[Opening Extracted material section]

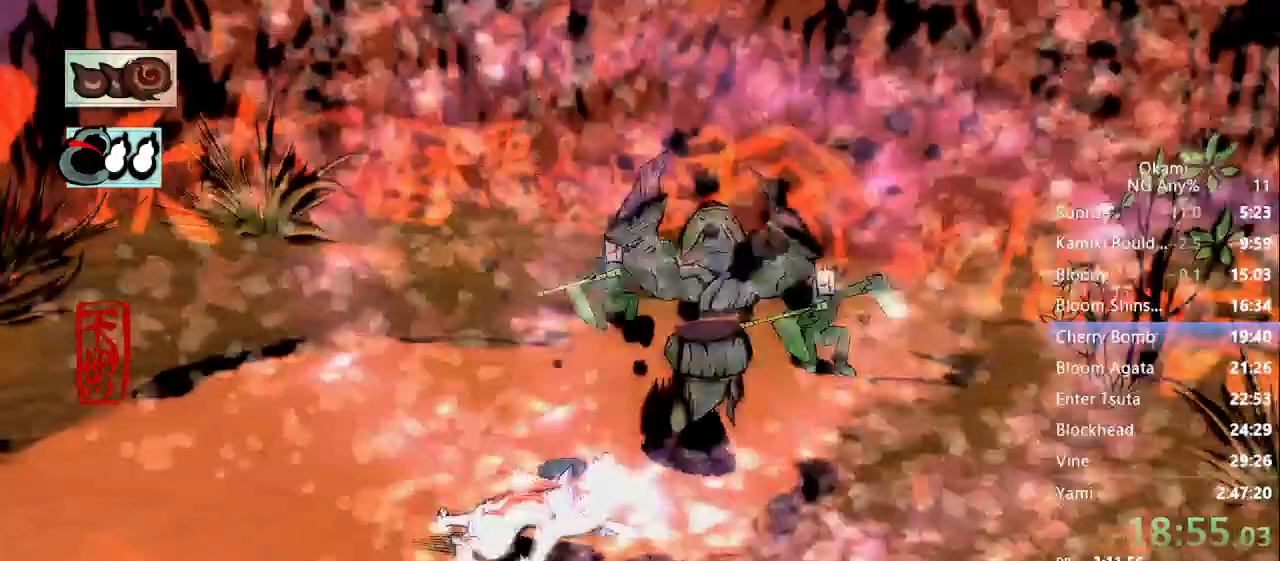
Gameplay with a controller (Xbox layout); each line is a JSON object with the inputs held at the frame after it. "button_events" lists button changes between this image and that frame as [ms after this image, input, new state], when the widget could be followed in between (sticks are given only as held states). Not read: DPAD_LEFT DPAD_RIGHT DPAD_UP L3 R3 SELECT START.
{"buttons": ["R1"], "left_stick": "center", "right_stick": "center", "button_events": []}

[Closing Extracted material section]
[Opening Extracted material section]

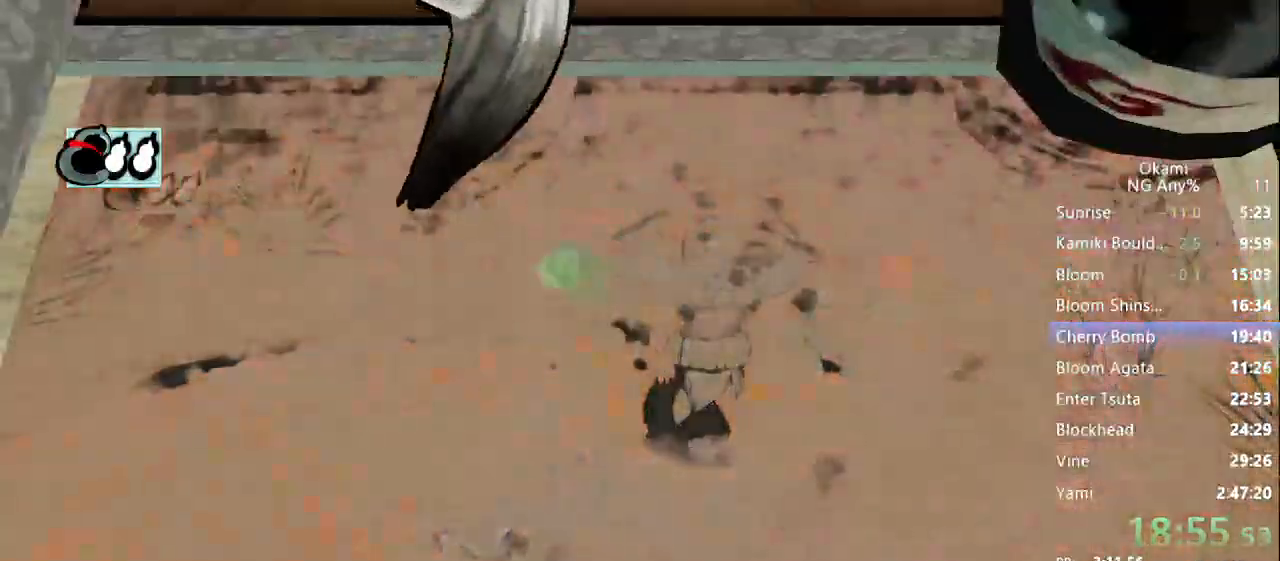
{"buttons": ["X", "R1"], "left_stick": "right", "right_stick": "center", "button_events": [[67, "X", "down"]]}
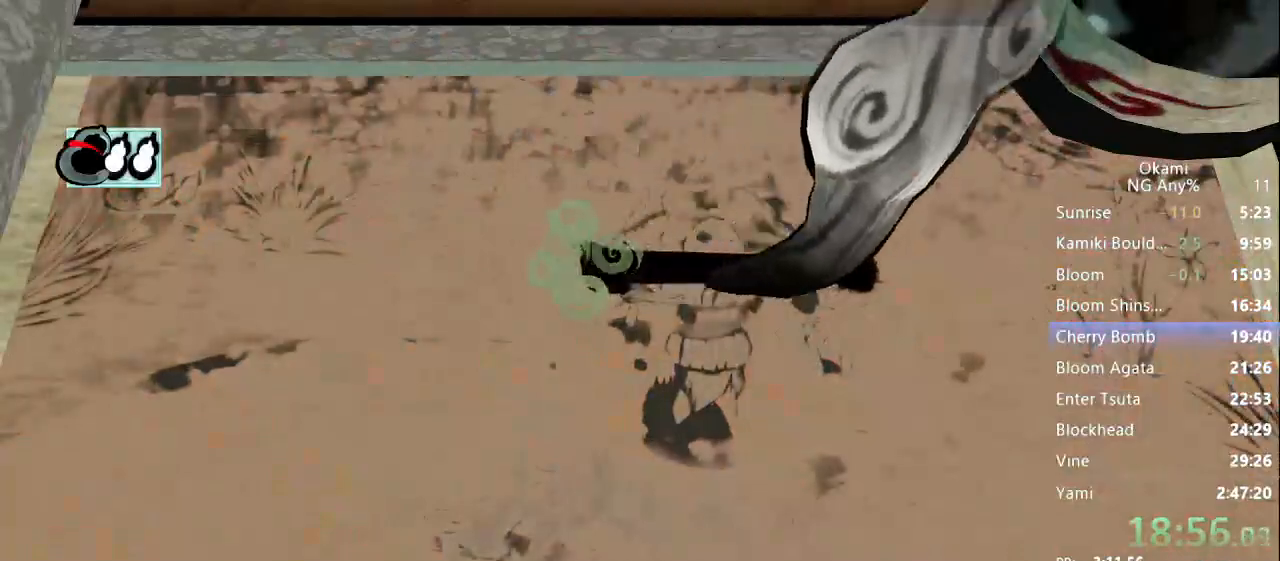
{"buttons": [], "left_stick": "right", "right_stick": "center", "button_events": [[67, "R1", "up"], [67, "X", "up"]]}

[Closing Extracted material section]

Where does the word "center" appear in the listing? List each line that holds it.

{"buttons": ["R1"], "left_stick": "center", "right_stick": "center", "button_events": []}
{"buttons": ["X", "R1"], "left_stick": "right", "right_stick": "center", "button_events": [[67, "X", "down"]]}
{"buttons": [], "left_stick": "right", "right_stick": "center", "button_events": [[67, "R1", "up"], [67, "X", "up"]]}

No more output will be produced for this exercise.